SLM vs WDV, change in method, asset disposal, and the adjustments that trip up half the attempters. Typically 6–8 marks in every Paper 1 attempt.

Last reviewed: 25 April 2026

Why depreciation

  • •A fixed asset's cost is spread across its useful life so each period is charged with its fair share (matching concept).
  • •It's a non-cash charge: profits fall, but cash is unchanged.
  • •Required under AS 10 (Property, Plant and Equipment).

Straight Line Method (SLM)

  • •Equal charge every year across the asset's useful life.
  • •Simple to calculate; used for buildings, furniture, non-intensive equipment.
  • •Book value at end of year n = Cost − (Annual depreciation × n).

Written Down Value (WDV)

  • •Fixed percentage applied to the reducing book value each year.
  • •Higher charge in early years, tapers over time.
  • •Used where assets yield more in the early years (vehicles, electronics).
  • •Book value never quite reaches zero mathematically — scrap value lives on paper until disposal.

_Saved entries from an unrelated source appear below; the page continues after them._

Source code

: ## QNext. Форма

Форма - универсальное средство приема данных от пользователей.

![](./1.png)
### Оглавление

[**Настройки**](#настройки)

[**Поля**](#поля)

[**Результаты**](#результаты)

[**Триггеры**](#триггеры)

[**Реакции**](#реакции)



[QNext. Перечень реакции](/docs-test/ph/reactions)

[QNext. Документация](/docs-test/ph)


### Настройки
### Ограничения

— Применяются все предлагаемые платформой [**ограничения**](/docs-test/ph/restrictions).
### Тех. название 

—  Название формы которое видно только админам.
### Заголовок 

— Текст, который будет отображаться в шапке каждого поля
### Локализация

Change in method (AS 10 rules)

  • •Retrospective effect: recompute depreciation from acquisition under the new method.
  • •Difference is charged to P&L as 'excess / short provision for depreciation' in the year of change.
  • •Disclose in notes: reason for change, effect on current and prior periods.

Disposal of a fixed asset

  • •Compute depreciation up to the date of disposal first.
  • •Transfer asset's accumulated depreciation and cost to an 'Asset Disposal' or 'Sale of Asset' account.
  • •Profit/loss = Sale proceeds − Book value on disposal date.
  • •Profit on sale of fixed asset → credited to P&L; loss → debited.

Formulas

SLM — annual depreciation
Dep = (Cost − Scrap) ÷ Useful life
WDV — annual depreciation
Dep (yr n) = Opening WDV × Rate%
Rate under WDV for given life
R = 1 − (Scrap/Cost)^(1/n) — gives the % that amortises to scrap in n years

Rarely asked in Foundation but useful to sanity-check rates.

Book value after n years (SLM)
BV = Cost − (Annual dep × n)

Must know before the exam

  • ★Depreciation begins the day the asset is READY TO USE, not when it's first switched on.
  • ★Partial-year depreciation is pro-rated by months (or days, if specified).
  • ★Revaluation of assets is NOT depreciation — don't confuse the two.
  • ★Under AS 10, land is NOT depreciated (infinite useful life); leasehold land IS amortised.

Common mistakes & fixes

✗ Using full-year depreciation on a half-year-old asset.
✓ Pro-rate to the months the asset was actually available.
✗ Forgetting to record depreciation up to the disposal date.
✓ Always add catch-up depreciation before computing profit/loss on sale.
✗ Treating change in method prospectively only.
✓ AS 10 requires retrospective recalculation with a one-time P&L adjustment.